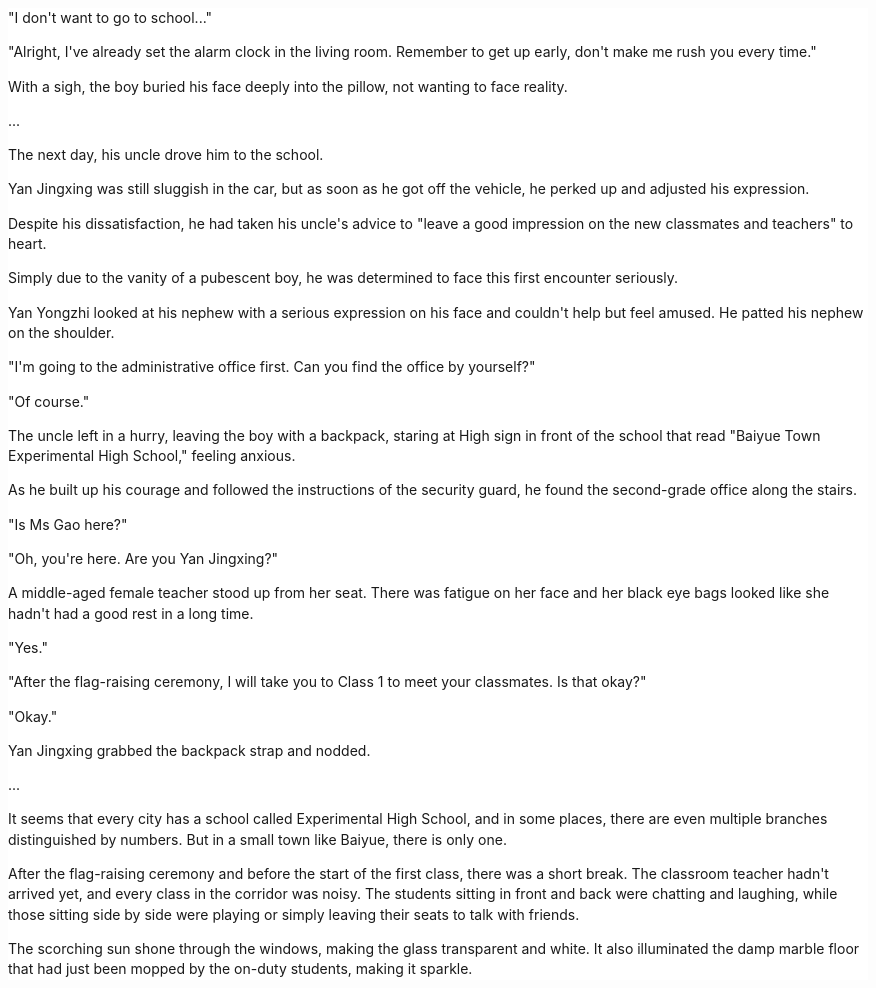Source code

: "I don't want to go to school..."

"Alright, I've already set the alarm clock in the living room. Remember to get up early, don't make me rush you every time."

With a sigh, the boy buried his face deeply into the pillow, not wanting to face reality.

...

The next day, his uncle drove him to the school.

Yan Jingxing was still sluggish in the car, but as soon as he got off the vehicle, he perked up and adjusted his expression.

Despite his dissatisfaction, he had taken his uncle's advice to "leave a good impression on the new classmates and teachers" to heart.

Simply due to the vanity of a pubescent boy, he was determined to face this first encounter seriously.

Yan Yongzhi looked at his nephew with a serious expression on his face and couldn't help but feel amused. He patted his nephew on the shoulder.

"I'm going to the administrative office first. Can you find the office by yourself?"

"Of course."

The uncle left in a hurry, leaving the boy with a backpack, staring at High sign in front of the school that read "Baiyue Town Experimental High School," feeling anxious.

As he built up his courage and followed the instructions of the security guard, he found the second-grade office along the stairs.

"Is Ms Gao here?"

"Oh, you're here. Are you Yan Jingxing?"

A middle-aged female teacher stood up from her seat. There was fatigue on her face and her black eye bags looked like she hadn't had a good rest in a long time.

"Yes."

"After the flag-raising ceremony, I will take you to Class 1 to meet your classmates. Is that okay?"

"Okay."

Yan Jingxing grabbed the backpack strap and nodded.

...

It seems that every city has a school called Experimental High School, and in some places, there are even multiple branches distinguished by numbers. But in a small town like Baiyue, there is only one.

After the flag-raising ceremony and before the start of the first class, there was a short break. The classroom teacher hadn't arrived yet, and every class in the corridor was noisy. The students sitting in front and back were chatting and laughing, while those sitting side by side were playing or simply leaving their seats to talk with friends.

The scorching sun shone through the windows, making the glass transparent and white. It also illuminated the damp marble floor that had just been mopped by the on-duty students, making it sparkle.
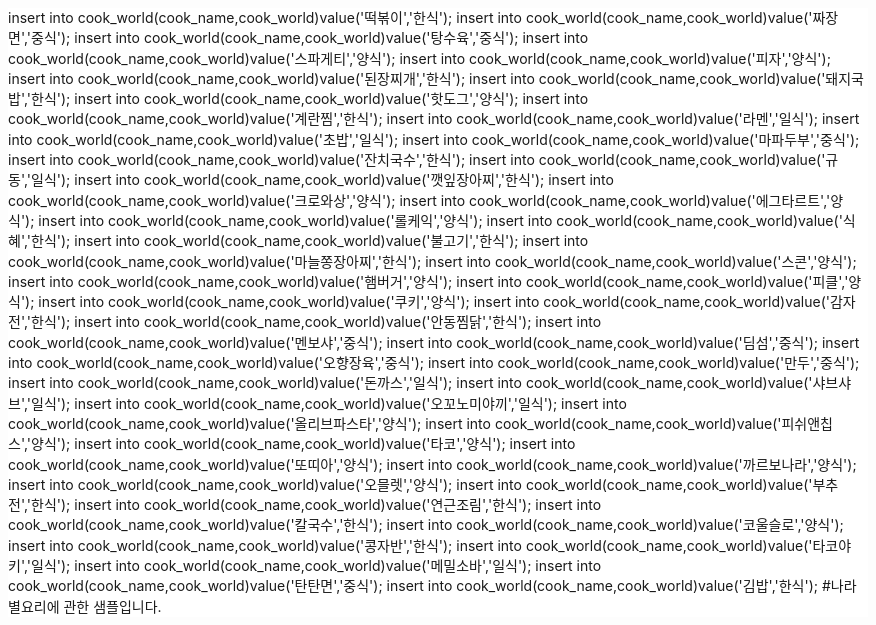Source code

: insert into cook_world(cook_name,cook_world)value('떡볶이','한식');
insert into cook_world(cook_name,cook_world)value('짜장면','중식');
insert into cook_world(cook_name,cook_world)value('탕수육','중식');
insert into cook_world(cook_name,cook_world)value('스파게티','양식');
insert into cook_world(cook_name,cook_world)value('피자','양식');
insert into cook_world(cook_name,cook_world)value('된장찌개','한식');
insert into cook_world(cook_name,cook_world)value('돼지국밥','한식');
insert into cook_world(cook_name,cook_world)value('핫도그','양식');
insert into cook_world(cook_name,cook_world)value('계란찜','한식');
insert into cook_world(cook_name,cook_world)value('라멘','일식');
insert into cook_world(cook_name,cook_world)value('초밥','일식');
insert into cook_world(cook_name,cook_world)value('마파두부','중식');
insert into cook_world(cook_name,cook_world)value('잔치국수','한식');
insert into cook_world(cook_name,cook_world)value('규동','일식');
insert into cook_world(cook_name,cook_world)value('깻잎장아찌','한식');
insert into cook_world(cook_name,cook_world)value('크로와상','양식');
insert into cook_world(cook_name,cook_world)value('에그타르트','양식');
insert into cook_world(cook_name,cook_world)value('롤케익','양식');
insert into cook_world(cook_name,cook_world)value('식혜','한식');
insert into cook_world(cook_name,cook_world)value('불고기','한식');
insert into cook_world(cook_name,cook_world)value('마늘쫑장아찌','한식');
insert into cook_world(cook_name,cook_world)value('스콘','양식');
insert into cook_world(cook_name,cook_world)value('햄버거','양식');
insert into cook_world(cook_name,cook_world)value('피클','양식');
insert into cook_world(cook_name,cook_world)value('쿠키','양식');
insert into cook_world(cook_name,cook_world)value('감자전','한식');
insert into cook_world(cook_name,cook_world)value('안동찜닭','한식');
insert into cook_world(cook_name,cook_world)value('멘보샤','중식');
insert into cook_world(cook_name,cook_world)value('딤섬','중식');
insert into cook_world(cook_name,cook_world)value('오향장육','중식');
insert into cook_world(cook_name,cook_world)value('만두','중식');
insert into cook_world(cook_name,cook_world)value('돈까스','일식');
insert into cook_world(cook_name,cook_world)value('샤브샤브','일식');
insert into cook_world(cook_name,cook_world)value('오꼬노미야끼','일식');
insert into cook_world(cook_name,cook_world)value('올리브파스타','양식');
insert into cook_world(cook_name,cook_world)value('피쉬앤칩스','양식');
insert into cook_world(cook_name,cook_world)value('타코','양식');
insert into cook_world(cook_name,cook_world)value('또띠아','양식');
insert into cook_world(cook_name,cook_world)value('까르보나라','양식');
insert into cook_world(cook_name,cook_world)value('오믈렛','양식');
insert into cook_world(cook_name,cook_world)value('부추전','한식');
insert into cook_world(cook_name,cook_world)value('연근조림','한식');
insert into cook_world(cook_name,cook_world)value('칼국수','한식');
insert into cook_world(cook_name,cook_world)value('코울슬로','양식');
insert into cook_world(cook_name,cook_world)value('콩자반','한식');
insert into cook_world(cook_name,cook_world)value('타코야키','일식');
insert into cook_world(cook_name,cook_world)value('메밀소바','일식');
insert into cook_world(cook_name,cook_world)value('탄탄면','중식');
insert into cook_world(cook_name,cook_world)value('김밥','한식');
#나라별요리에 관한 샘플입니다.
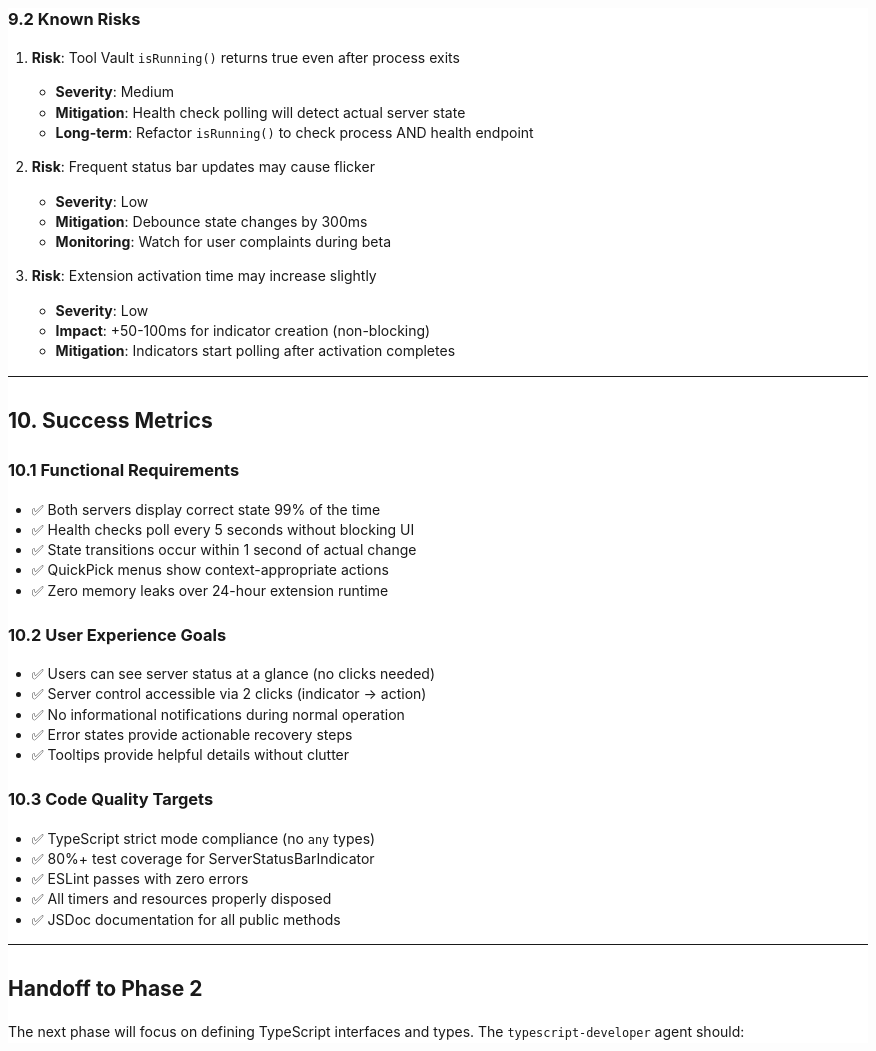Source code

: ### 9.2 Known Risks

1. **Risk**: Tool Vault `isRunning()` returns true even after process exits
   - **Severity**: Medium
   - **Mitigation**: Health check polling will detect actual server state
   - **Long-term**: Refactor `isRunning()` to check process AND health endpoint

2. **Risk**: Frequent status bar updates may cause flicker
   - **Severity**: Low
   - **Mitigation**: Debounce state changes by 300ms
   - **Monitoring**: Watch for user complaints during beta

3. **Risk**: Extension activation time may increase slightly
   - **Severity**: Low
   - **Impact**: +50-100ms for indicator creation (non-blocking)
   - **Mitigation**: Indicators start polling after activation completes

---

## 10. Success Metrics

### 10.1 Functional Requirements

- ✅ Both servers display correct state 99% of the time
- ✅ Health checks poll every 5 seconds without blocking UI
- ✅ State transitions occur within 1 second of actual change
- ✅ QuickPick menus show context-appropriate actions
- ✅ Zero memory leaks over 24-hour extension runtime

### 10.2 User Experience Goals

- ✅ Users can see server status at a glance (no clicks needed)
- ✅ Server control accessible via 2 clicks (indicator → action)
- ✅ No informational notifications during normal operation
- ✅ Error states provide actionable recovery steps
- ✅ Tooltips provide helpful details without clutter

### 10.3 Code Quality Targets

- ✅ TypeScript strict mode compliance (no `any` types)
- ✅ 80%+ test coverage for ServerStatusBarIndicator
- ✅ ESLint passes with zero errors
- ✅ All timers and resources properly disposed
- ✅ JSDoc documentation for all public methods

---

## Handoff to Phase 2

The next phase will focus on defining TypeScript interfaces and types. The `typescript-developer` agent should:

### ACTION ITEM
Reproduce only the lines running from the beginning of the entries above to the line holding "Simply due to", inclusive. Pictures stay out of the copy.

### ANSWER TO THE PROBLEM
Source code

: "I don't want to go to school..."

"Alright, I've already set the alarm clock in the living room. Remember to get up early, don't make me rush you every time."

With a sigh, the boy buried his face deeply into the pillow, not wanting to face reality.

...

The next day, his uncle drove him to the school.

Yan Jingxing was still sluggish in the car, but as soon as he got off the vehicle, he perked up and adjusted his expression.

Despite his dissatisfaction, he had taken his uncle's advice to "leave a good impression on the new classmates and teachers" to heart.

Simply due to the vanity of a pubescent boy, he was determined to face this first encounter seriously.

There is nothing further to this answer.